In  Genesis 40:14, after Joseph interprets the cupbearer’s dream that the cupbearer would be restored back to the king’s court, Joseph asks him, request, “Remember me when it is well with you, please do me the kindness and mention me to Pharaoh that I may get out of this prison or house.” 

 

Joseph like any of us would want to get out of prison which is a terrible place.  In fact, in Genesis 40:15, the prison he was in is translated as “pit,” and the word “pit” in the ESV can be translated as an underground dungeon with little light, air, or space.
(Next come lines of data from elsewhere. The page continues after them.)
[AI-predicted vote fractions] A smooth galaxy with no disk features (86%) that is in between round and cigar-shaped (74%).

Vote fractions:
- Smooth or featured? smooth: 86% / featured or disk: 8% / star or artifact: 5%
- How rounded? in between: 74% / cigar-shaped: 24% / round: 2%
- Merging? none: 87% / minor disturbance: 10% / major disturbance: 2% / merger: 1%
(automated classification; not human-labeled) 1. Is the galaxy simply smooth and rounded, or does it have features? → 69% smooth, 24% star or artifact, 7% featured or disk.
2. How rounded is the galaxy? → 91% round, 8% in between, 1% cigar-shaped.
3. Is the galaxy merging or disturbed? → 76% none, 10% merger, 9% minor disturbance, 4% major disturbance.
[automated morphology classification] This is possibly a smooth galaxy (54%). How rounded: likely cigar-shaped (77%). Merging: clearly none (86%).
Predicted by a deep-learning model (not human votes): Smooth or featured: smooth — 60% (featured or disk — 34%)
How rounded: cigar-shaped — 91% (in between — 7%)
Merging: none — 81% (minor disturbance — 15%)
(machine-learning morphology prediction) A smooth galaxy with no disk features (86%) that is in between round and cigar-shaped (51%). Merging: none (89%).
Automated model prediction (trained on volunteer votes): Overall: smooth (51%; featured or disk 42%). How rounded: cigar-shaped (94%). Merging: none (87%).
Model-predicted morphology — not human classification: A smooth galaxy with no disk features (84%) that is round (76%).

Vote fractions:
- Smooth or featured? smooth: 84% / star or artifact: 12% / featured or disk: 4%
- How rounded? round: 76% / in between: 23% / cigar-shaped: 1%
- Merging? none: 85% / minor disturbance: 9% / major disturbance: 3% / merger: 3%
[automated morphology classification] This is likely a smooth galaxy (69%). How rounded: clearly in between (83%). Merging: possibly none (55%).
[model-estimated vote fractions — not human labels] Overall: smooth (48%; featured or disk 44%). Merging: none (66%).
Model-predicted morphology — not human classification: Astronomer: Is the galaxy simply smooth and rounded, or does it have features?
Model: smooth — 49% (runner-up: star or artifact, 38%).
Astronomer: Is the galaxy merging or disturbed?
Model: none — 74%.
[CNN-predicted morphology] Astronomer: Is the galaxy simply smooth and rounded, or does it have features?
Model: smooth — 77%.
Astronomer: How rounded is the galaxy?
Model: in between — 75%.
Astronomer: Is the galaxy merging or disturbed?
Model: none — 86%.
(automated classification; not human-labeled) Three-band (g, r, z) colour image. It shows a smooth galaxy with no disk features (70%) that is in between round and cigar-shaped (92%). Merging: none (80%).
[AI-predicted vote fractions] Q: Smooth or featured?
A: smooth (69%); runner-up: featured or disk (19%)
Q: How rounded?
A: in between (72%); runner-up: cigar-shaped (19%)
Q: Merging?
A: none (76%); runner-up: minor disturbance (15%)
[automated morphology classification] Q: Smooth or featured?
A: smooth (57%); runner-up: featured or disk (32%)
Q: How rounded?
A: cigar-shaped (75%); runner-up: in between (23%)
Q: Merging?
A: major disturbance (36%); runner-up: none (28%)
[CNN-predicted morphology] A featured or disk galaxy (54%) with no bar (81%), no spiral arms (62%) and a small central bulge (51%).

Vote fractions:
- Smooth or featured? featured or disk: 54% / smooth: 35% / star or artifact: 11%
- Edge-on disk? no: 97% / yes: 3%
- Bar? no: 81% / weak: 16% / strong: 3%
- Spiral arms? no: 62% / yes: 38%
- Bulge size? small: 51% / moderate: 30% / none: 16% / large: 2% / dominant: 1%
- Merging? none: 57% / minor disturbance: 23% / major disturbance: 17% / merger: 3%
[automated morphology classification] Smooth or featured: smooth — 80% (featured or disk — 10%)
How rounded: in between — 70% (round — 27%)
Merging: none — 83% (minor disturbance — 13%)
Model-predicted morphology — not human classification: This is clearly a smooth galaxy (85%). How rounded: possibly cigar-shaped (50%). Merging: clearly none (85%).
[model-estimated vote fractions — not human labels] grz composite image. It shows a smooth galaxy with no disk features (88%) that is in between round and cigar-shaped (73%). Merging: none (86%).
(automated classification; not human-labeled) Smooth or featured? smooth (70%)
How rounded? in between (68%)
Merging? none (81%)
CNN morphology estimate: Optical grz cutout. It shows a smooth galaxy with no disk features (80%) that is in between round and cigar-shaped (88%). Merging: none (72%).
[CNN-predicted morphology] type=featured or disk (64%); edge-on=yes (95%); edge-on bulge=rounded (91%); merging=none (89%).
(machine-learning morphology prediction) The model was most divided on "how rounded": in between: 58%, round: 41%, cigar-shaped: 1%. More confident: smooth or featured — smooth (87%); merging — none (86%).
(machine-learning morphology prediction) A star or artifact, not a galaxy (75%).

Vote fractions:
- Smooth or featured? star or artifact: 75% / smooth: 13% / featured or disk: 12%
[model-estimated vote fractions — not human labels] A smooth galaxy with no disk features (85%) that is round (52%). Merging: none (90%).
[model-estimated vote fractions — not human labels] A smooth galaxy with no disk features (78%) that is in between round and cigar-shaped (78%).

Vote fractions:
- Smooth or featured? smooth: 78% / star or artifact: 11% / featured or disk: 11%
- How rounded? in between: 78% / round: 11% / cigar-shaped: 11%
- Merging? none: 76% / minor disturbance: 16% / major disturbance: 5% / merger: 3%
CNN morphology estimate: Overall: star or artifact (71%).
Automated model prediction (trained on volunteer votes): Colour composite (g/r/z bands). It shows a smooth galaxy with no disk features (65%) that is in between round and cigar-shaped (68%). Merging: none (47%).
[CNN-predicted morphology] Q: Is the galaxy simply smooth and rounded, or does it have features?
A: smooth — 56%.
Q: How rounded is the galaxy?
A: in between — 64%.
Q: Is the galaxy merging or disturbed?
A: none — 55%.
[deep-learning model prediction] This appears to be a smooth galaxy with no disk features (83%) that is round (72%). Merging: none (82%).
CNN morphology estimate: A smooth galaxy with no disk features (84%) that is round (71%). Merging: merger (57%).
In other words, Joseph is in a nasty place.

 

Did the cupbearer remember Joseph after he was restored to Pharaoh’s court?  No, or not immediately.  Genesis 40:23 tells us he “did not remember Joseph but forgot him.”  In fact, it would be two more years before the cupbearer would remember Joseph before Pharaoh, when Pharaoh himself had a dream that no one could interpret. 

 

At this point in Joseph’s life, he would have been in slavery and prison for 13 years, since we find in Genesis 41:46 that Joseph was 30 years old before he was finally released.   Let us stop for a moment and think about how discouraging and broken Joseph would have been in those years of suffering and imprisonment.  Broken dreams and a broken heart.     

 

Here is the crazy thing now, despite the brokenness, God was working, working all things for something good.  Here is where great faith comes in.  Psalm 34:18 tells us that “The Lord is near to the brokenhearted.”  Even when we don’t feel that God is near, God is working all things out, even our broken dreams and our broken hearts for good. 

 

Our brokenness is not the greater part of the story, but God’s presence and plan is.   Listen to how Psalm 34:18 continues, God is not only near to the brokenhearted, but “saves those who are crushed in spirit,” and then the Psalmist writes that though “the afflictions of the righteous are many, the Lord delivers him out them all.” 

 

After two long years transpire in Joseph’s life, Pharaoh himself had two dreams.   We read in Genesis 41:8 that these were nightmares and that “his spirit was troubled.”  We also read that none of his magicians or wise men could interpret them.  It is at that point the cupbearer tells Pharaoh, “I remember…  I remember my offenses” and tells him about Joseph.

 

Now look at vs. 14, “Pharaoh sends for Joseph” and then we read “They quickly brought him out of the pit.”   Joseph was 30 years old when he was delivered from that dungeon, which means he was in slavery and prison for 17 long years.   Psalm 41:1-3, listen to King David’s testimony after running from Saul for many years, “I waited patiently for the Lord and He inclined to me and heard my cry.  He drew me up from the pit of destruction, out of the miry bog, and set my feet upon a rock.”

 

The Apostle Peter reminds us of this truth this way in his first letter, I Peter 5:6, “Humble yourself under God’s might hand, so that at the proper time he may exalt you,” or as the KJV translates it, “he will lift us up in due time.”  In due time, God’s time not our time.